**Data for processing:**
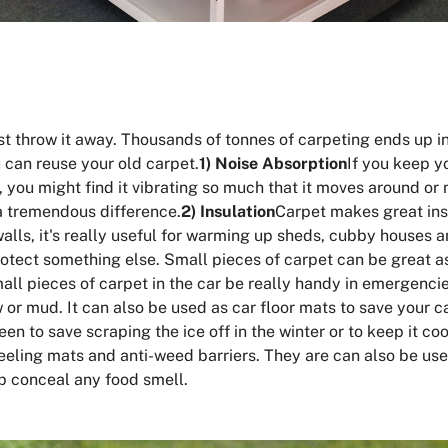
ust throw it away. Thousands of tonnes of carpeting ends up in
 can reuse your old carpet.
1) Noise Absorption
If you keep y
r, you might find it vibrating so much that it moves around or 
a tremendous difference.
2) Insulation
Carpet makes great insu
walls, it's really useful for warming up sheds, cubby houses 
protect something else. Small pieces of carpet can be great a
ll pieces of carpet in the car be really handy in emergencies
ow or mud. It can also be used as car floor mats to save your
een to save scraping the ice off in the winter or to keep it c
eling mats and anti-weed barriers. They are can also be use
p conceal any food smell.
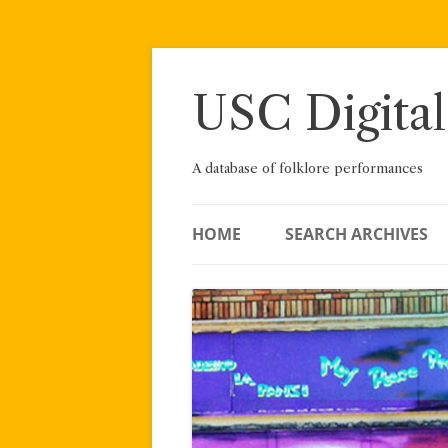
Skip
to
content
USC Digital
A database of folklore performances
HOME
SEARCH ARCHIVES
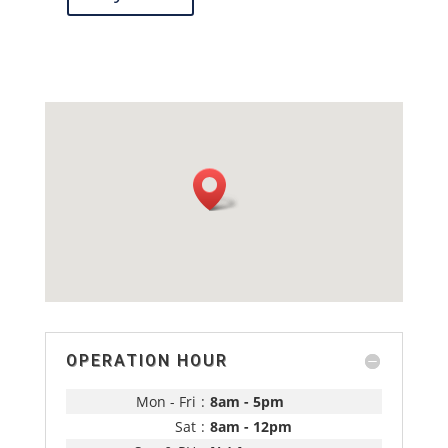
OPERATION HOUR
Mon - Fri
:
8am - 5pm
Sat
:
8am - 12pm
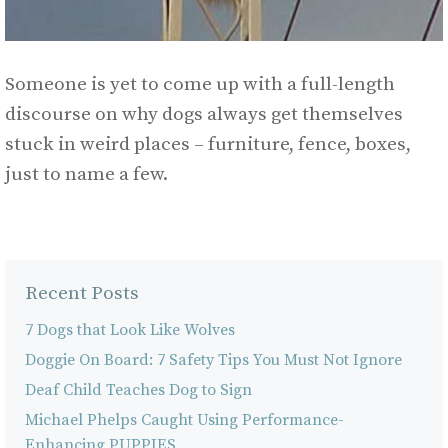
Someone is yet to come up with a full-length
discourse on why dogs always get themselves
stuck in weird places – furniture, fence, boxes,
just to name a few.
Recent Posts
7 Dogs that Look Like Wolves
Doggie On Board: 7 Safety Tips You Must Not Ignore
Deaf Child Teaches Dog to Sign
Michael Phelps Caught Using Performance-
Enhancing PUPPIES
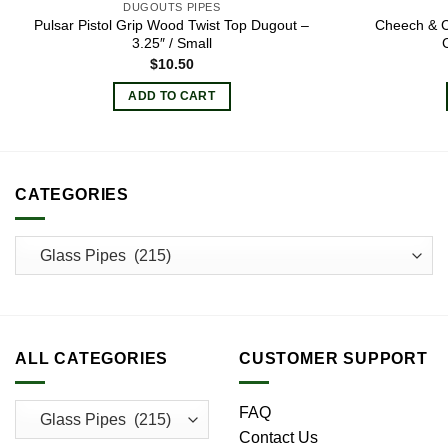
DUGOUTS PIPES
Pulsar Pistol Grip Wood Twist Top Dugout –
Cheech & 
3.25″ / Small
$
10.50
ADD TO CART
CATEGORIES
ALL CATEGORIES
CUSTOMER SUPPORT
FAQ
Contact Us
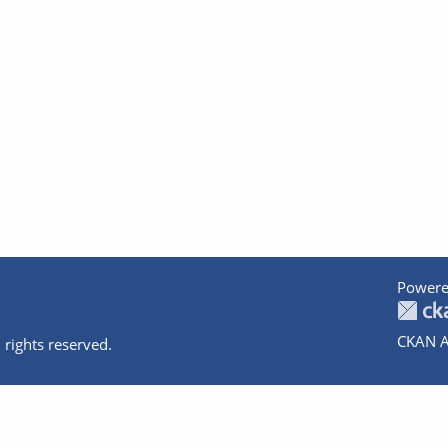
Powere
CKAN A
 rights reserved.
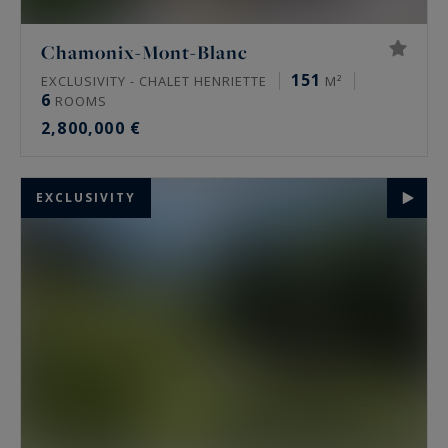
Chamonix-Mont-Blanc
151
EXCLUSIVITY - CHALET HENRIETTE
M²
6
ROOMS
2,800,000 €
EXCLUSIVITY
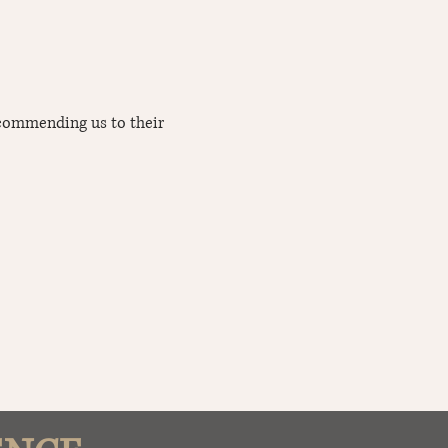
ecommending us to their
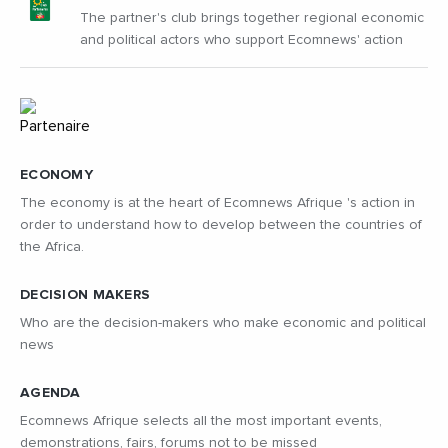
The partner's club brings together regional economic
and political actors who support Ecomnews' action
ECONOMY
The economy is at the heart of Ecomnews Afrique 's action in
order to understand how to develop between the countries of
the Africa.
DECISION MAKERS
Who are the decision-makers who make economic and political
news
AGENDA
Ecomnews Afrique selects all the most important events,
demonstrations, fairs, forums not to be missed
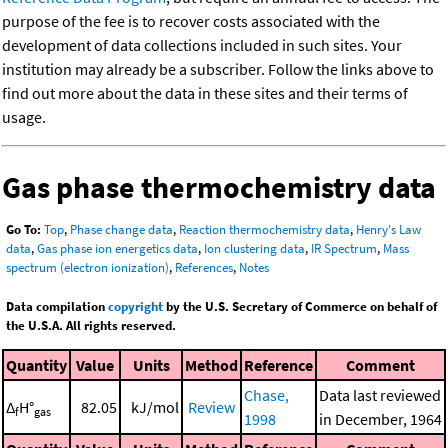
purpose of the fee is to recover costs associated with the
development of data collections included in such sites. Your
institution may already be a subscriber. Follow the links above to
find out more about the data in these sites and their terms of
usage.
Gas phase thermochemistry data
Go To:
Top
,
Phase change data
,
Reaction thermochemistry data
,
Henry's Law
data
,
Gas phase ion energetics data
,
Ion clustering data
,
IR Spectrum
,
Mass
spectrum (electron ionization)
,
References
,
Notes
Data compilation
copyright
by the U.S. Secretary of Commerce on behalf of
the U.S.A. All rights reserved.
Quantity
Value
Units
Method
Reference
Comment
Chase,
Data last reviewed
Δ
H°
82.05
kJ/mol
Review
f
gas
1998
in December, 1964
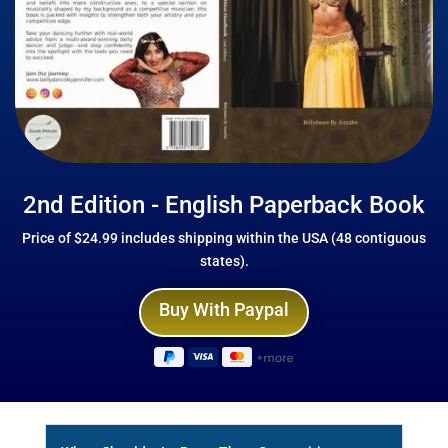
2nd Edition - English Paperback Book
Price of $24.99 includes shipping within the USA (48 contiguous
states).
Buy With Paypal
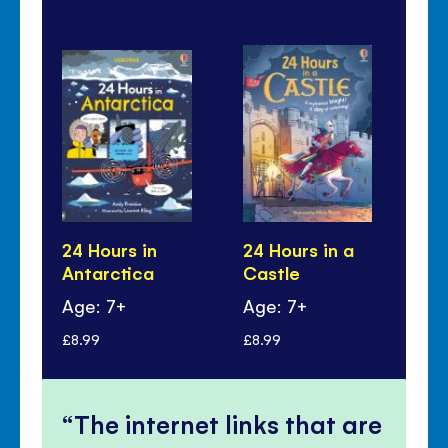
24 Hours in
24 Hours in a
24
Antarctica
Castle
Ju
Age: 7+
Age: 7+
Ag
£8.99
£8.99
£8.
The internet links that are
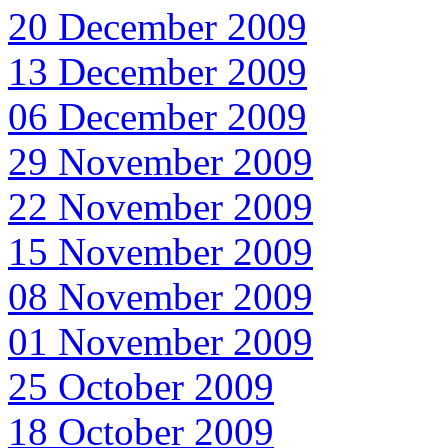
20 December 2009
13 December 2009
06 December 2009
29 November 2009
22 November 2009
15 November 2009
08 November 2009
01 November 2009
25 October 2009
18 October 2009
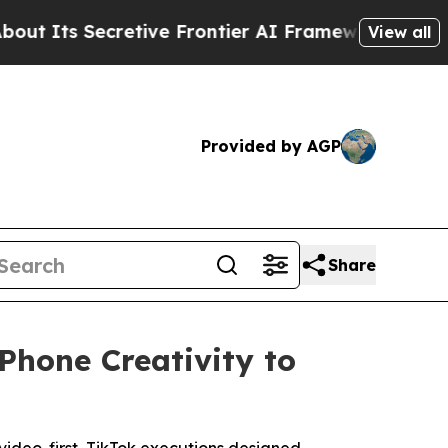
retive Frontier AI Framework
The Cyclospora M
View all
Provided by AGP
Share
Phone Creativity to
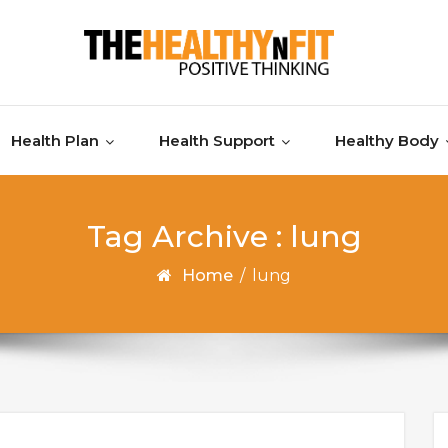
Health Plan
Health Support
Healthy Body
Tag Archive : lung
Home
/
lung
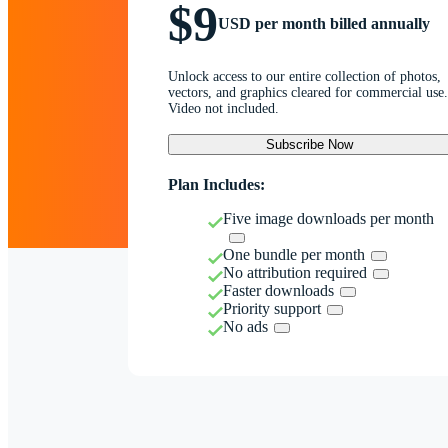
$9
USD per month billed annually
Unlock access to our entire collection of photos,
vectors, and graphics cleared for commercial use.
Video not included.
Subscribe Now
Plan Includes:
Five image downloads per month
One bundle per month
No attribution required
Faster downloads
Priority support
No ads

**What the task asks:** In the data above, find the line containing "DUGOUTS PIPES" and the line containing "ecommending us to their". Repeat those two lines and everything between them exactly, minus the pictures.

**Exercise answer:**
DUGOUTS PIPES
Pulsar Pistol Grip Wood Twist Top Dugout –
Cheech & 
3.25″ / Small
$
10.50
ADD TO CART
CATEGORIES
ALL CATEGORIES
CUSTOMER SUPPORT
FAQ
Contact Us
Powere
CKAN A
 rights reserved.
Chamonix-Mont-Blanc
151
EXCLUSIVITY - CHALET HENRIETTE
M²
6
ROOMS
2,800,000 €
EXCLUSIVITY
ecommending us to their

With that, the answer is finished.